──────── INFORMATION SUPPLIED

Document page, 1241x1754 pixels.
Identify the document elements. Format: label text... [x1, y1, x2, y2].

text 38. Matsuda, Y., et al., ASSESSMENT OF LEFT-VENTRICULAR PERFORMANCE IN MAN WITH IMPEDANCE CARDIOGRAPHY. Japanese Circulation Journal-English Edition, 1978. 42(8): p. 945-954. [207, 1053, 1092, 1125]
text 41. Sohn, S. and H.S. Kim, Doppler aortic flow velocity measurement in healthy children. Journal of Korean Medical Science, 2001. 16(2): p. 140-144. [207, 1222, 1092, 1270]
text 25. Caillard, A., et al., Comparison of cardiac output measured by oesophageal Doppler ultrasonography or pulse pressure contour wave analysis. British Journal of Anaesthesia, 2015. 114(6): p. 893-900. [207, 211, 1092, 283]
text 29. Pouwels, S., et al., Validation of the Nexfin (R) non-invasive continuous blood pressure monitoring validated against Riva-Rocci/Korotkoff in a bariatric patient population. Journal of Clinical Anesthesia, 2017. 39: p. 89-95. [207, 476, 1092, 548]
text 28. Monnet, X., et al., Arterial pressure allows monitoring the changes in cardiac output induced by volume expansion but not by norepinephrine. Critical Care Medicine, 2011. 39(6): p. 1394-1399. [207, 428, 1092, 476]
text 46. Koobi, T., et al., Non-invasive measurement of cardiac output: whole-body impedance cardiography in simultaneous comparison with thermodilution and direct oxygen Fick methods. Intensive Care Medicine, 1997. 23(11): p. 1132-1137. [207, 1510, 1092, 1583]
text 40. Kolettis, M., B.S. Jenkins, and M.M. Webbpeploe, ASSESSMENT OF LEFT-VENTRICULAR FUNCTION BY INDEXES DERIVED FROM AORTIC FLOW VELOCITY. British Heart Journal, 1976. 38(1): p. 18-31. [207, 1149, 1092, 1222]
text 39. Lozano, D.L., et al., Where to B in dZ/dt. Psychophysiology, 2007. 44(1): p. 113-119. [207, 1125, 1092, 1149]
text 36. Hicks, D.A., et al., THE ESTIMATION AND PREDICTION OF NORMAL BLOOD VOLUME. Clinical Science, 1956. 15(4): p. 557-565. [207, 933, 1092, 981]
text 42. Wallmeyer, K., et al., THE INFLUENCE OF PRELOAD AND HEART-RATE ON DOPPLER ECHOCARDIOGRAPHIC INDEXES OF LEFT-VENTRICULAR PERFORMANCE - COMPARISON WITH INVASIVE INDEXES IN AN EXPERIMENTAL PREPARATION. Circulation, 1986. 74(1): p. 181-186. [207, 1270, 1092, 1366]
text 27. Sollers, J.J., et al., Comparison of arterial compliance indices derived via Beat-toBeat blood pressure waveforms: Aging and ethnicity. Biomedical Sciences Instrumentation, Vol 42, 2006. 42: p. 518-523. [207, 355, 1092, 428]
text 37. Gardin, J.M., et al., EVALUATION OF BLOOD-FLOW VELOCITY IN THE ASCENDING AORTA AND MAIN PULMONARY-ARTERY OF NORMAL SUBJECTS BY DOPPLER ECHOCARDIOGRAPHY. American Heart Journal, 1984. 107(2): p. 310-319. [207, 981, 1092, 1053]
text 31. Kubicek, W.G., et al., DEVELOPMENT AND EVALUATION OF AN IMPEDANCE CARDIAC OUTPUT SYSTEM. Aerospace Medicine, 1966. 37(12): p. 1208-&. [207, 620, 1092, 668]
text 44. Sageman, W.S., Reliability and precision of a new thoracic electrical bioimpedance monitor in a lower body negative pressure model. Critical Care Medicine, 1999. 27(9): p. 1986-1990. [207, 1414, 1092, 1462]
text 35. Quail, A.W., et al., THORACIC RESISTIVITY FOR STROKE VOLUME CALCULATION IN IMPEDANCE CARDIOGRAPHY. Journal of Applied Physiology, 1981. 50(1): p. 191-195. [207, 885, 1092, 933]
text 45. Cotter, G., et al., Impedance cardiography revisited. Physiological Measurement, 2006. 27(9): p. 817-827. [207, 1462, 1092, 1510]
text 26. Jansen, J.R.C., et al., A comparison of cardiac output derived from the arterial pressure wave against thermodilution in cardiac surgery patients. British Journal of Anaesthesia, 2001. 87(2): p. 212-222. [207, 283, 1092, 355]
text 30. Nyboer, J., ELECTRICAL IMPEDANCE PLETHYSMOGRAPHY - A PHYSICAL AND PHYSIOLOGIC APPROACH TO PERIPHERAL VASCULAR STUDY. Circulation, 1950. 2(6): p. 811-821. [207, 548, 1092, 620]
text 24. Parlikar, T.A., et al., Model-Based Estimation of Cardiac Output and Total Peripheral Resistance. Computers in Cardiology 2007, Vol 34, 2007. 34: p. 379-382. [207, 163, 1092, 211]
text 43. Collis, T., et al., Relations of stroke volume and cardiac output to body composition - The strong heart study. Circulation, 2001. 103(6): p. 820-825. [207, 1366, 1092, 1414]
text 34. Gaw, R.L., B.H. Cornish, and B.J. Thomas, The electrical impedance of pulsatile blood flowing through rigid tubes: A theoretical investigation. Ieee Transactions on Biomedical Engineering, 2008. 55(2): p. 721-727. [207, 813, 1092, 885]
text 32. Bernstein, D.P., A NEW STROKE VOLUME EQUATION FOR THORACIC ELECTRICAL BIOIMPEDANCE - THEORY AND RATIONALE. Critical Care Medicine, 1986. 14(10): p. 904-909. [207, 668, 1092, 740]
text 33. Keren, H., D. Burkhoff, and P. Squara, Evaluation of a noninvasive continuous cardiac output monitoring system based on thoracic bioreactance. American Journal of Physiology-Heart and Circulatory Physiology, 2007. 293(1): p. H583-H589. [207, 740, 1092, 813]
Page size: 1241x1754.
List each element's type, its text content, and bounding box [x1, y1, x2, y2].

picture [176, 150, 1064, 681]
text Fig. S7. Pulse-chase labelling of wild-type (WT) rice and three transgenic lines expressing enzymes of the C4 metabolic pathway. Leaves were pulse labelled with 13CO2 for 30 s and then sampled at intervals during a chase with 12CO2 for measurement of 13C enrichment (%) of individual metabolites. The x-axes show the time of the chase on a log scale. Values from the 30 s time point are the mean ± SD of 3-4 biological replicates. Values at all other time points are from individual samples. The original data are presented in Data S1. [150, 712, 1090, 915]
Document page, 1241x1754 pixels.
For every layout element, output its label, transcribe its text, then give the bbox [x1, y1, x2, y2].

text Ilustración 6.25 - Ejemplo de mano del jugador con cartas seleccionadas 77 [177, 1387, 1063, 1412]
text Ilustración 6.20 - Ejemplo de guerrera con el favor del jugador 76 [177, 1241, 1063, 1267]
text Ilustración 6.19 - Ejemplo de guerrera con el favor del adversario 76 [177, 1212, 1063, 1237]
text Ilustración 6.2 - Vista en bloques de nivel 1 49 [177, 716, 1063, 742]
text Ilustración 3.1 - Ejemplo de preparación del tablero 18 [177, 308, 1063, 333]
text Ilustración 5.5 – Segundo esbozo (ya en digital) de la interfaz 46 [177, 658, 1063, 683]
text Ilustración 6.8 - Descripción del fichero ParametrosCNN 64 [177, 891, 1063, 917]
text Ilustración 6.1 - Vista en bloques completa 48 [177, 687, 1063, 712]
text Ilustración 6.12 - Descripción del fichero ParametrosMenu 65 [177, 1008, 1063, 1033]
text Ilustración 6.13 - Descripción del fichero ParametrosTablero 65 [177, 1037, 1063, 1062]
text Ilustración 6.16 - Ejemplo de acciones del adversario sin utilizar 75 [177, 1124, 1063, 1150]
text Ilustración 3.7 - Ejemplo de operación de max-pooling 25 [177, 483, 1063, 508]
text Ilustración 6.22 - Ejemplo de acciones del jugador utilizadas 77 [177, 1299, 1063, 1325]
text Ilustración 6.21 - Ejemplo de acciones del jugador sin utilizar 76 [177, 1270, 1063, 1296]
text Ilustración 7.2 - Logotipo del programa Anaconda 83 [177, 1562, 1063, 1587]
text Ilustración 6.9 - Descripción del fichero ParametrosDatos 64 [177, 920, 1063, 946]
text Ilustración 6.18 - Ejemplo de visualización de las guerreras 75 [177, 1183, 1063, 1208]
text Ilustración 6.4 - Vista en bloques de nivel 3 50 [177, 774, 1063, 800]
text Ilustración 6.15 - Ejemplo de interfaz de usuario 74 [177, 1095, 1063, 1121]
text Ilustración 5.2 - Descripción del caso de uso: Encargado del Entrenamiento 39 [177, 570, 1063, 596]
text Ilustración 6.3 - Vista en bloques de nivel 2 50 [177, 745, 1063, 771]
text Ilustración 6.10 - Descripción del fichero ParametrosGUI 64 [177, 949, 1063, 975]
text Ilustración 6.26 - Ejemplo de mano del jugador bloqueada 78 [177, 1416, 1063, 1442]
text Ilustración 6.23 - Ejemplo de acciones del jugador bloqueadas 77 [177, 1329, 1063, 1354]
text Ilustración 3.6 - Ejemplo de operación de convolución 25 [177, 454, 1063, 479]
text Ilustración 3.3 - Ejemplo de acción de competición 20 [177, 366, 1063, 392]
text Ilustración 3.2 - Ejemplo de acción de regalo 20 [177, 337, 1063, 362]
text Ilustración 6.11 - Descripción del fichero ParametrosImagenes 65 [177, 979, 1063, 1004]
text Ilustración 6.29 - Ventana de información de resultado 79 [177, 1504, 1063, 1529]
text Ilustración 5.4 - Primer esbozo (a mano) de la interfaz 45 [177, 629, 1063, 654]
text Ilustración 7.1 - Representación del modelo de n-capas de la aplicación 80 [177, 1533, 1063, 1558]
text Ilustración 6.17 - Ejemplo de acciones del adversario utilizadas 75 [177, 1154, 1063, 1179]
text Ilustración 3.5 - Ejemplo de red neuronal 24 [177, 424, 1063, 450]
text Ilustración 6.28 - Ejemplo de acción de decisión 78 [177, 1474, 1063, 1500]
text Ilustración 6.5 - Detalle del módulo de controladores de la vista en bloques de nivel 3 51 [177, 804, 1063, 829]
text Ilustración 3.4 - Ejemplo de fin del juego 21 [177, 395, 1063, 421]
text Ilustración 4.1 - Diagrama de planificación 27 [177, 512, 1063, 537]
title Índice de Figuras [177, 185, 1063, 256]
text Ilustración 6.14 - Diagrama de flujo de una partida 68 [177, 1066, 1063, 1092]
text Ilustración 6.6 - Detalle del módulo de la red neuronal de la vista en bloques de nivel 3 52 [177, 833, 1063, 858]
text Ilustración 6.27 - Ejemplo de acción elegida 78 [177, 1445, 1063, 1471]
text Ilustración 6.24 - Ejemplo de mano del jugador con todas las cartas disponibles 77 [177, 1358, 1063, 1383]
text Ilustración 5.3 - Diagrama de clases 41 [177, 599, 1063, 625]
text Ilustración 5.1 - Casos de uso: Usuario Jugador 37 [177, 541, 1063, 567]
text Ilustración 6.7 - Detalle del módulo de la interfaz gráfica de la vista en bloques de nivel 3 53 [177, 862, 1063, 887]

────────────────

**TASK PROMPT:**
The answer must be every line of the records that contains the word "adversario".

**ANSWER SPACE:**
text Ilustración 6.19 - Ejemplo de guerrera con el favor del adversario 76 [177, 1212, 1063, 1237]
text Ilustración 6.16 - Ejemplo de acciones del adversario sin utilizar 75 [177, 1124, 1063, 1150]
text Ilustración 6.17 - Ejemplo de acciones del adversario utilizadas 75 [177, 1154, 1063, 1179]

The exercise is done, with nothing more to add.